[Trecho da página]:
23 Novembro 2021
A ação ritual da eucaristia é um ato de Cristo e da Igreja. Portanto, ao mesmo tempo, “não é” nossa e “é” nossa. Se, por “nossa”, dizemos “da Igreja” e não identificamos a Igreja em um “ente” confiado apenas à gestão hierárquica, mas capilarmente presente no corpo eclesial, dotado dos munera régios, proféticos e sacerdotais, devemos admitir que a missa é sempre “nossa” também.
A opinião é do teólogo italiano Andrea Grillo, professor do Pontifício Ateneu Santo Anselmo, em artigo publicado em Come Se Non, 20-11-2021. A tradução é de Moisés Sbardelotto.
O que significa afirmar que “a missa não é nossa”? Com essa expressão, quer-se indicar corretamente uma “perda de poder” sobre a ação ritual. Como é evidente, há muita coisa boa nisso. De fato, é justo que, na experiência ritual da fé, nos encontremos em uma condição de “tomar a iniciativa de perder a iniciativa”.
Como ato de “reconhecimento”, o ato ritual nunca é um ato absolutamente criativo. No entanto, para ser um ato ritual, a missa também deve permanecer como um ato relativamente criativo. Por esse motivo, na afirmação “a missa não é nossa”, ao lado do bom fundamento de uma conjectura razoável e devida, pode-se insinuar uma pequena e grande distorção. Vejamos por quê.
a) A ação ritual da eucaristia é um ato de Cristo e da Igreja. Portanto, ao mesmo tempo, “não é” nossa e “é” nossa. Se, por “nossa”, dizemos “da Igreja” e não identificamos a Igreja com um “ente” confiado apenas à gestão hierárquica, mas capilarmente presente no corpo eclesial, dotado dos munera régios, proféticos e sacerdotais, devemos admitir que a missa é sempre “nossa” também.

[O que fazer]:
a) Liste os munera de que, segundo o artigo sobre a missa, o corpo eclesial é dotado.
b) Indique em que instituição Andrea Grillo é professor, de acordo com o artigo sobre a missa.
c) Dê a continuação do artigo sobre a missa a partir da última frase apresentada.

[Material fornecido]:
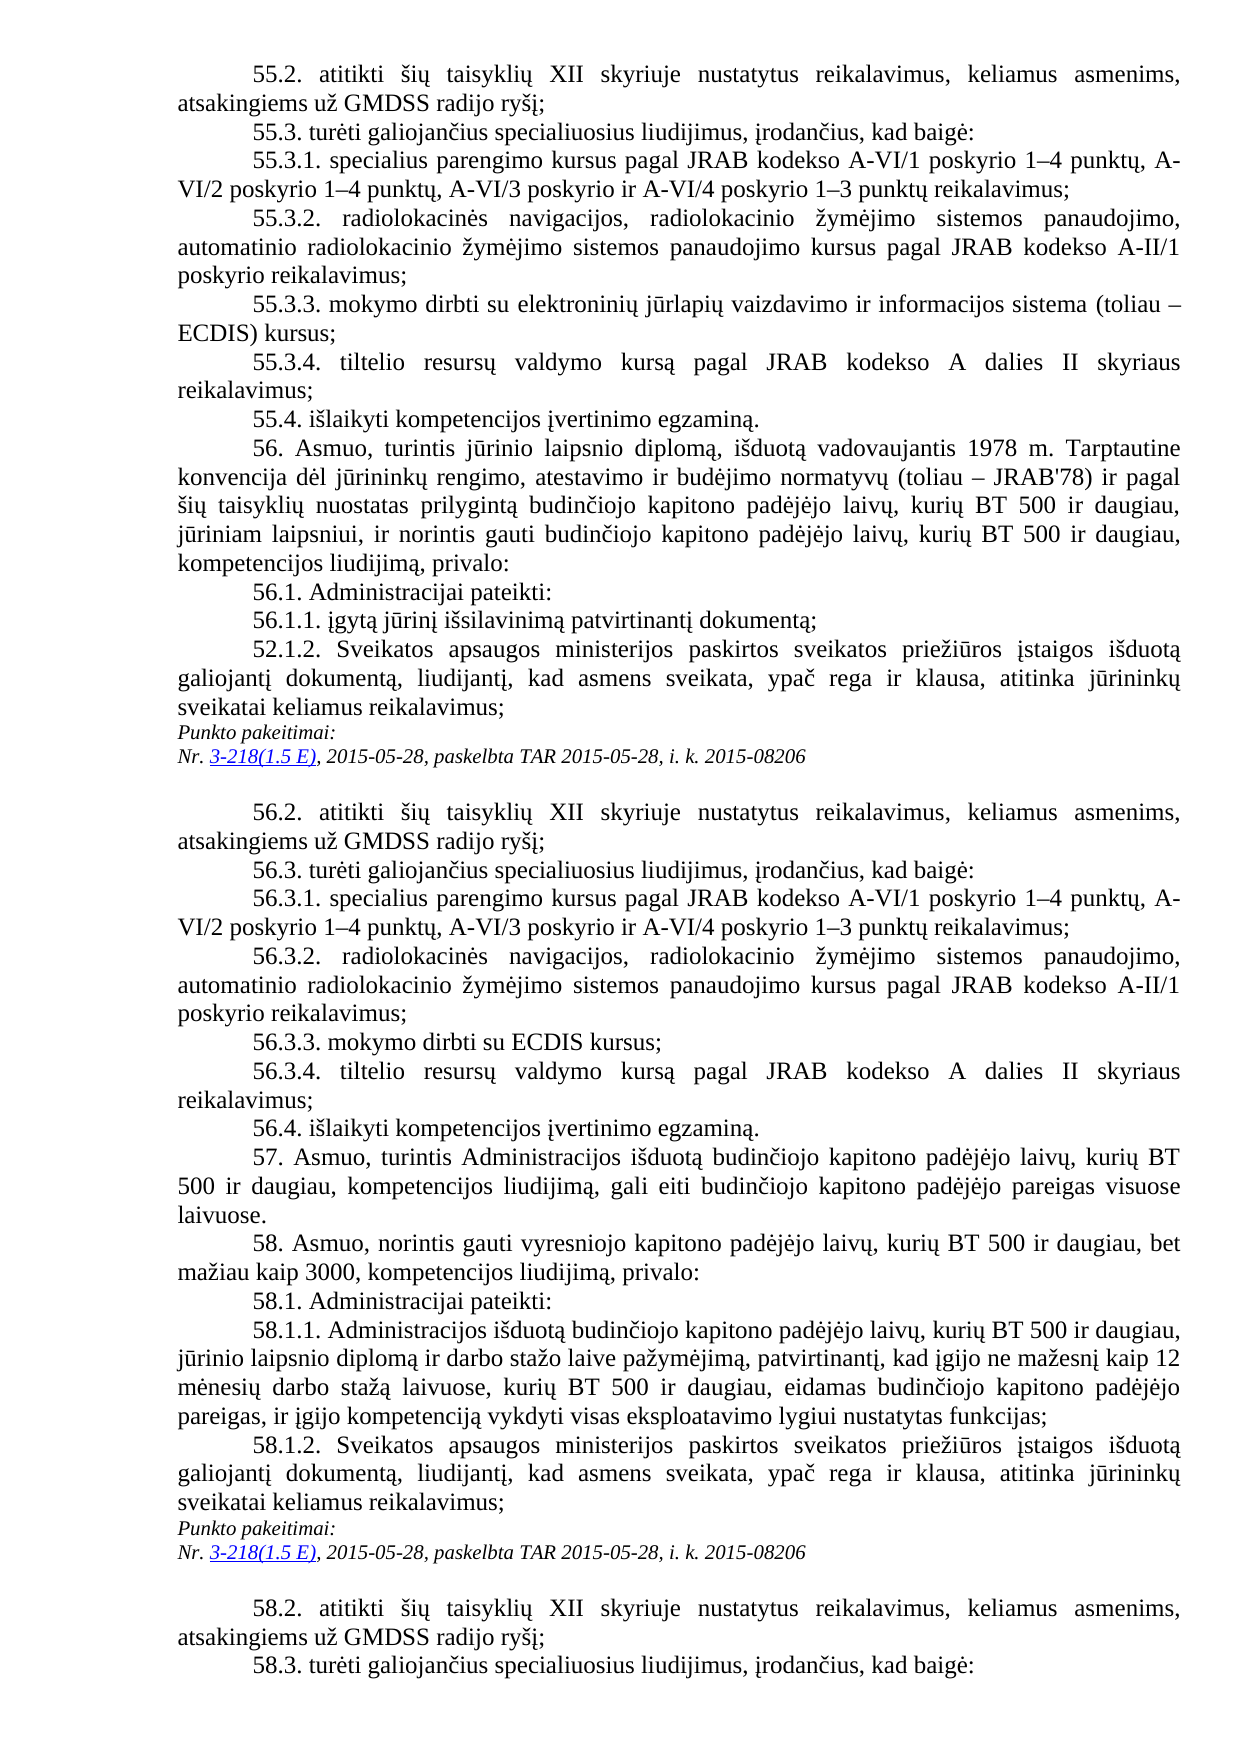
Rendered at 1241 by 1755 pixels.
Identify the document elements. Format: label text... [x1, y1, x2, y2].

text 55.2. atitikti šių taisyklių XII skyriuje nustatytus reikalavimus, keliamus asmenims, atsakingiems už GMDSS radijo ryšį; [177, 59, 1181, 117]
text 56.3.1. specialius parengimo kursus pagal JRAB kodekso A-VI/1 poskyrio 1–4 punktų, A-VI/2 poskyrio 1–4 punktų, A-VI/3 poskyrio ir A-VI/4 poskyrio 1–3 punktų reikalavimus; [177, 883, 1181, 941]
text 58.1.1. Administracijos išduotą budinčiojo kapitono padėjėjo laivų, kurių BT 500 ir daugiau, jūrinio laipsnio diplomą ir darbo stažo laive pažymėjimą, patvirtinantį, kad įgijo ne mažesnį kaip 12 mėnesių darbo stažą laivuose, kurių BT 500 ir daugiau, eidamas budinčiojo kapitono padėjėjo pareigas, ir įgijo kompetenciją vykdyti visas eksploatavimo lygiui nustatytas funkcijas; [177, 1315, 1181, 1430]
text 56.3.3. mokymo dirbti su ECDIS kursus; [177, 1027, 1181, 1056]
text 56.3.2. radiolokacinės navigacijos, radiolokacinio žymėjimo sistemos panaudojimo, automatinio radiolokacinio žymėjimo sistemos panaudojimo kursus pagal JRAB kodekso A-II/1 poskyrio reikalavimus; [177, 941, 1181, 1027]
text Nr. 3-218(1.5 E), 2015-05-28, paskelbta TAR 2015-05-28, i. k. 2015-08206 [177, 1540, 1181, 1564]
text Nr. 3-218(1.5 E), 2015-05-28, paskelbta TAR 2015-05-28, i. k. 2015-08206 [177, 744, 1181, 768]
text Punkto pakeitimai: [177, 720, 1181, 744]
text 55.4. išlaikyti kompetencijos įvertinimo egzaminą. [177, 404, 1181, 433]
text 56. Asmuo, turintis jūrinio laipsnio diplomą, išduotą vadovaujantis 1978 m. Tarptautine konvencija dėl jūrininkų rengimo, atestavimo ir budėjimo normatyvų (toliau – JRAB'78) ir pagal šių taisyklių nuostatas prilygintą budinčiojo kapitono padėjėjo laivų, kurių BT 500 ir daugiau, jūriniam laipsniui, ir norintis gauti budinčiojo kapitono padėjėjo laivų, kurių BT 500 ir daugiau, kompetencijos liudijimą, privalo: [177, 433, 1181, 577]
text 58.1.2. Sveikatos apsaugos ministerijos paskirtos sveikatos priežiūros įstaigos išduotą galiojantį dokumentą, liudijantį, kad asmens sveikata, ypač rega ir klausa, atitinka jūrininkų sveikatai keliamus reikalavimus; [177, 1430, 1181, 1516]
text 58.3. turėti galiojančius specialiuosius liudijimus, įrodančius, kad baigė: [177, 1650, 1181, 1679]
text 56.3.4. tiltelio resursų valdymo kursą pagal JRAB kodekso A dalies II skyriaus reikalavimus; [177, 1056, 1181, 1113]
text 56.1. Administracijai pateikti: [177, 577, 1181, 605]
text 58.1. Administracijai pateikti: [177, 1286, 1181, 1315]
text 57. Asmuo, turintis Administracijos išduotą budinčiojo kapitono padėjėjo laivų, kurių BT 500 ir daugiau, kompetencijos liudijimą, gali eiti budinčiojo kapitono padėjėjo pareigas visuose laivuose. [177, 1142, 1181, 1228]
text 58. Asmuo, norintis gauti vyresniojo kapitono padėjėjo laivų, kurių BT 500 ir daugiau, bet mažiau kaip 3000, kompetencijos liudijimą, privalo: [177, 1228, 1181, 1286]
text 55.3. turėti galiojančius specialiuosius liudijimus, įrodančius, kad baigė: [177, 117, 1181, 145]
text 56.1.1. įgytą jūrinį išsilavinimą patvirtinantį dokumentą; [177, 605, 1181, 634]
text 55.3.4. tiltelio resursų valdymo kursą pagal JRAB kodekso A dalies II skyriaus reikalavimus; [177, 347, 1181, 404]
text 52.1.2. Sveikatos apsaugos ministerijos paskirtos sveikatos priežiūros įstaigos išduotą galiojantį dokumentą, liudijantį, kad asmens sveikata, ypač rega ir klausa, atitinka jūrininkų sveikatai keliamus reikalavimus; [177, 634, 1181, 720]
text 56.3. turėti galiojančius specialiuosius liudijimus, įrodančius, kad baigė: [177, 855, 1181, 883]
text Punkto pakeitimai: [177, 1516, 1181, 1540]
text 55.3.3. mokymo dirbti su elektroninių jūrlapių vaizdavimo ir informacijos sistema (toliau – ECDIS) kursus; [177, 289, 1181, 347]
text 56.4. išlaikyti kompetencijos įvertinimo egzaminą. [177, 1113, 1181, 1142]
text 55.3.1. specialius parengimo kursus pagal JRAB kodekso A-VI/1 poskyrio 1–4 punktų, A-VI/2 poskyrio 1–4 punktų, A-VI/3 poskyrio ir A-VI/4 poskyrio 1–3 punktų reikalavimus; [177, 145, 1181, 203]
text 58.2. atitikti šių taisyklių XII skyriuje nustatytus reikalavimus, keliamus asmenims, atsakingiems už GMDSS radijo ryšį; [177, 1593, 1181, 1650]
text 56.2. atitikti šių taisyklių XII skyriuje nustatytus reikalavimus, keliamus asmenims, atsakingiems už GMDSS radijo ryšį; [177, 797, 1181, 855]
text 55.3.2. radiolokacinės navigacijos, radiolokacinio žymėjimo sistemos panaudojimo, automatinio radiolokacinio žymėjimo sistemos panaudojimo kursus pagal JRAB kodekso A-II/1 poskyrio reikalavimus; [177, 203, 1181, 289]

[Respostas fornecidas]:
a) Régios, proféticos e sacerdotais.

b) No Pontifício Ateneu Santo Anselmo.

c)
b) Essa titularidade “comum” da ação, que permite pensar Deus e o seu povo, Cristo e a sua Igreja, como sujeitos do rito, nos induz a reler todos os códigos expressivos da celebração com um olhar menos drástico. Em todas as linguagens da missa, nem só Deus, nem só o povo, nem só Cristo, nem só a Igreja agem. Mas sempre e ao mesmo tempo uns e outros, juntos, concordemente, em uma relação qualificadora.
c) A Reforma Litúrgica também devolveu as palavras a essa lógica complexa. Um repertório, que nasceu em grande parte em língua latina, é agora celebrado nas línguas faladas, que não são simplesmente a tradução do latim, mas também a valorização daquilo que o latim, como qualquer outra língua de Babel, não consegue dizer. Dizer que “a missa não é nossa” não significa pensar que só podemos traduzi-la literalmente a partir do latim. Isso seria ao mesmo tempo uma ingenuidade e um abuso.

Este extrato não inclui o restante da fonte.